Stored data
►
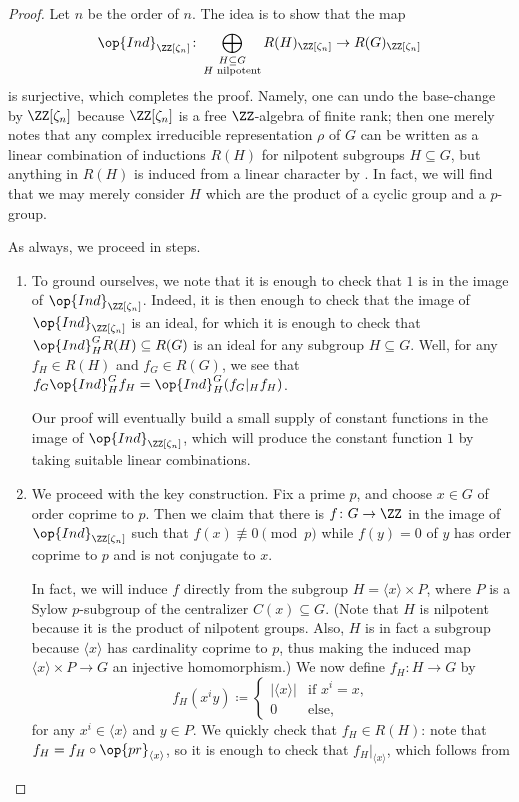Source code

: \documentclass[../thesis.tex]{subfiles}
\begin{document}
\begin{proof}
	Let $n$ be the order of $n$. The idea is to show that the map
	\[\op{Ind}_{\ZZ[\zeta_n]}\colon\bigoplus_{\substack{H\subseteq G\\H\text{ nilpotent}}}R(H)_{\ZZ[\zeta_n]}\to R(G)_{\ZZ[\zeta_n]}\]
	is surjective, which completes the proof. Namely, one can undo the base-change by $\ZZ[\zeta_n]$ because $\ZZ[\zeta_n]$ is a free $\ZZ$-algebra of finite rank; then one merely notes that any complex irreducible representation $\rho$ of $G$ can be written as a linear combination of inductions $R(H)$ for nilpotent subgroups $H\subseteq G$, but anything in $R(H)$ is induced from a linear character by . In fact, we will find that we may merely consider $H$ which are the product of a cyclic group and a $p$-group.
	
	As always, we proceed in steps.
	\begin{enumerate}
		\item To ground ourselves, we note that it is enough to check that $1$ is in the image of $\op{Ind}_{\ZZ[\zeta_n]}$. Indeed, it is then enough to check that the image of $\op{Ind}_{\ZZ[\zeta_n]}$ is an ideal, for which it is enough to check that $\op{Ind}_H^GR(H)\subseteq R(G)$ is an ideal for any subgroup $H\subseteq G$. Well, for any $f_H\in R(H)$ and $f_G\in R(G)$, we see that $f_G\op{Ind}_H^Gf_H=\op{Ind}_H^G(f_G|_Hf_H)$.

		Our proof will eventually build a small supply of constant functions in the image of $\op{Ind}_{\ZZ[\zeta_n]}$, which will produce the constant function $1$ by taking suitable linear combinations.

		\item We proceed with the key construction. Fix a prime $p$, and choose $x\in G$ of order coprime to $p$. Then we claim that there is $f\colon G\to\ZZ$ in the image of $\op{Ind}_{\ZZ[\zeta_n]}$ such that $f(x)\not\equiv0\pmod p$ while $f(y)=0$ of $y$ has order coprime to $p$ and is not conjugate to $x$.

		In fact, we will induce $f$ directly from the subgroup $H=\langle x\rangle\times P$, where $P$ is a Sylow $p$-subgroup of the centralizer $C(x)\subseteq G$. (Note that $H$ is nilpotent because it is the product of nilpotent groups. Also, $H$ is in fact a subgroup because $\langle x\rangle$ has cardinality coprime to $p$, thus making the induced map $\langle x\rangle\times P\to G$ an injective homomorphism.) We now define $f_H\colon H\to G$ by
		\[f_H\left(x^iy\right)\coloneqq\begin{cases}
			\left|\langle x\rangle\right| & \text{if }x^i=x, \\
			0 & \text{else},
		\end{cases}\]
		for any $x^i\in\langle x\rangle$ and $y\in P$. We quickly check that $f_H\in R(H)$: note that $f_H=f_H\circ\op{pr}_{\langle x\rangle}$, so it is enough to check that $f_H|_{\langle x\rangle}$, which follows from 
		

\end{enumerate}
\end{proof}
\end{document}
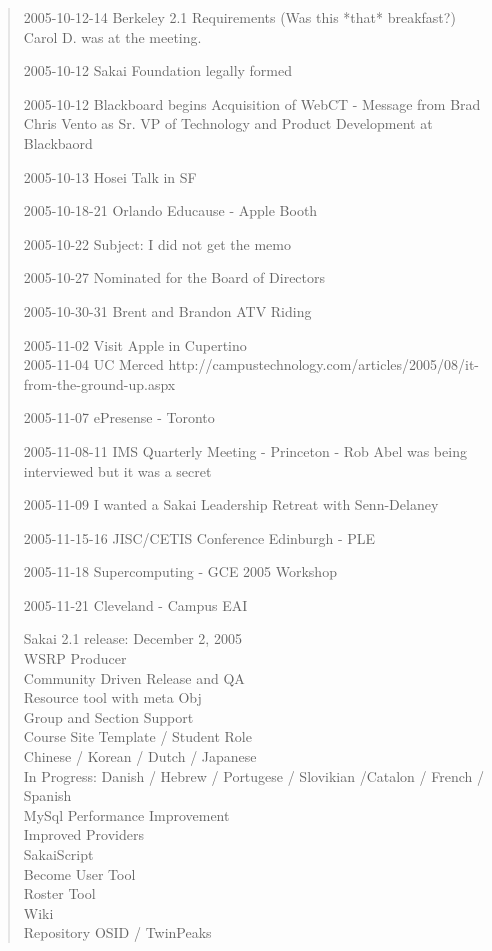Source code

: \begin{quote}
2005-10-12-14  Berkeley 2.1 Requirements (Was this *that* 
breakfast?)  Carol D. was at the meeting.

2005-10-12 Sakai Foundation legally formed

2005-10-12 Blackboard begins Acquisition of WebCT - Message from Brad
Chris Vento as Sr. VP of Technology and Product Development at Blackbaord

2005-10-13 Hosei Talk in SF

2005-10-18-21 Orlando Educause - Apple Booth

2005-10-22 Subject: I did not get the memo

2005-10-27 Nominated for the Board of Directors

2005-10-30-31 Brent and Brandon ATV Riding

2005-11-02 Visit Apple in Cupertino\\
2005-11-04 UC Merced
http://campustechnology.com/articles/2005/08/it-from-the-ground-up.aspx

2005-11-07 ePresense - Toronto

2005-11-08-11 IMS Quarterly Meeting - Princeton - Rob Abel was 
being interviewed but it was a secret

2005-11-09 I wanted a Sakai Leadership Retreat with Senn-Delaney

2005-11-15-16 JISC/CETIS Conference Edinburgh - PLE

2005-11-18 Supercomputing - GCE 2005 Workshop

2005-11-21 Cleveland - Campus EAI

Sakai 2.1 release: December 2, 2005\\
WSRP Producer\\
Community Driven Release and QA\\
Resource tool with meta Obj\\
Group and Section Support\\
Course Site Template / Student Role\\
Chinese / Korean / Dutch / Japanese\\
In Progress: Danish / Hebrew / Portugese / Slovikian  /Catalon /  French  / Spanish\\
MySql Performance Improvement\\
Improved Providers\\
SakaiScript\\
Become User Tool\\
Roster Tool\\
Wiki\\
Repository OSID / TwinPeaks\\


\end{quote}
◄
#### Required action
Set every entry down again exactly as written, and omit the images.

#### Written solution
Source code

: \documentclass[../thesis.tex]{subfiles}
\begin{document}
\begin{proof}
	Let $n$ be the order of $n$. The idea is to show that the map
	\[\op{Ind}_{\ZZ[\zeta_n]}\colon\bigoplus_{\substack{H\subseteq G\\H\text{ nilpotent}}}R(H)_{\ZZ[\zeta_n]}\to R(G)_{\ZZ[\zeta_n]}\]
	is surjective, which completes the proof. Namely, one can undo the base-change by $\ZZ[\zeta_n]$ because $\ZZ[\zeta_n]$ is a free $\ZZ$-algebra of finite rank; then one merely notes that any complex irreducible representation $\rho$ of $G$ can be written as a linear combination of inductions $R(H)$ for nilpotent subgroups $H\subseteq G$, but anything in $R(H)$ is induced from a linear character by . In fact, we will find that we may merely consider $H$ which are the product of a cyclic group and a $p$-group.
	
	As always, we proceed in steps.
	\begin{enumerate}
		\item To ground ourselves, we note that it is enough to check that $1$ is in the image of $\op{Ind}_{\ZZ[\zeta_n]}$. Indeed, it is then enough to check that the image of $\op{Ind}_{\ZZ[\zeta_n]}$ is an ideal, for which it is enough to check that $\op{Ind}_H^GR(H)\subseteq R(G)$ is an ideal for any subgroup $H\subseteq G$. Well, for any $f_H\in R(H)$ and $f_G\in R(G)$, we see that $f_G\op{Ind}_H^Gf_H=\op{Ind}_H^G(f_G|_Hf_H)$.

		Our proof will eventually build a small supply of constant functions in the image of $\op{Ind}_{\ZZ[\zeta_n]}$, which will produce the constant function $1$ by taking suitable linear combinations.

		\item We proceed with the key construction. Fix a prime $p$, and choose $x\in G$ of order coprime to $p$. Then we claim that there is $f\colon G\to\ZZ$ in the image of $\op{Ind}_{\ZZ[\zeta_n]}$ such that $f(x)\not\equiv0\pmod p$ while $f(y)=0$ of $y$ has order coprime to $p$ and is not conjugate to $x$.

		In fact, we will induce $f$ directly from the subgroup $H=\langle x\rangle\times P$, where $P$ is a Sylow $p$-subgroup of the centralizer $C(x)\subseteq G$. (Note that $H$ is nilpotent because it is the product of nilpotent groups. Also, $H$ is in fact a subgroup because $\langle x\rangle$ has cardinality coprime to $p$, thus making the induced map $\langle x\rangle\times P\to G$ an injective homomorphism.) We now define $f_H\colon H\to G$ by
		\[f_H\left(x^iy\right)\coloneqq\begin{cases}
			\left|\langle x\rangle\right| & \text{if }x^i=x, \\
			0 & \text{else},
		\end{cases}\]
		for any $x^i\in\langle x\rangle$ and $y\in P$. We quickly check that $f_H\in R(H)$: note that $f_H=f_H\circ\op{pr}_{\langle x\rangle}$, so it is enough to check that $f_H|_{\langle x\rangle}$, which follows from 
		

\end{enumerate}
\end{proof}
\end{document}
Source code

: \begin{quote}
2005-10-12-14  Berkeley 2.1 Requirements (Was this *that* 
breakfast?)  Carol D. was at the meeting.

2005-10-12 Sakai Foundation legally formed

2005-10-12 Blackboard begins Acquisition of WebCT - Message from Brad
Chris Vento as Sr. VP of Technology and Product Development at Blackbaord

2005-10-13 Hosei Talk in SF

2005-10-18-21 Orlando Educause - Apple Booth

2005-10-22 Subject: I did not get the memo

2005-10-27 Nominated for the Board of Directors

2005-10-30-31 Brent and Brandon ATV Riding

2005-11-02 Visit Apple in Cupertino\\
2005-11-04 UC Merced
http://campustechnology.com/articles/2005/08/it-from-the-ground-up.aspx

2005-11-07 ePresense - Toronto

2005-11-08-11 IMS Quarterly Meeting - Princeton - Rob Abel was 
being interviewed but it was a secret

2005-11-09 I wanted a Sakai Leadership Retreat with Senn-Delaney

2005-11-15-16 JISC/CETIS Conference Edinburgh - PLE

2005-11-18 Supercomputing - GCE 2005 Workshop

2005-11-21 Cleveland - Campus EAI

Sakai 2.1 release: December 2, 2005\\
WSRP Producer\\
Community Driven Release and QA\\
Resource tool with meta Obj\\
Group and Section Support\\
Course Site Template / Student Role\\
Chinese / Korean / Dutch / Japanese\\
In Progress: Danish / Hebrew / Portugese / Slovikian  /Catalon /  French  / Spanish\\
MySql Performance Improvement\\
Improved Providers\\
SakaiScript\\
Become User Tool\\
Roster Tool\\
Wiki\\
Repository OSID / TwinPeaks\\


\end{quote}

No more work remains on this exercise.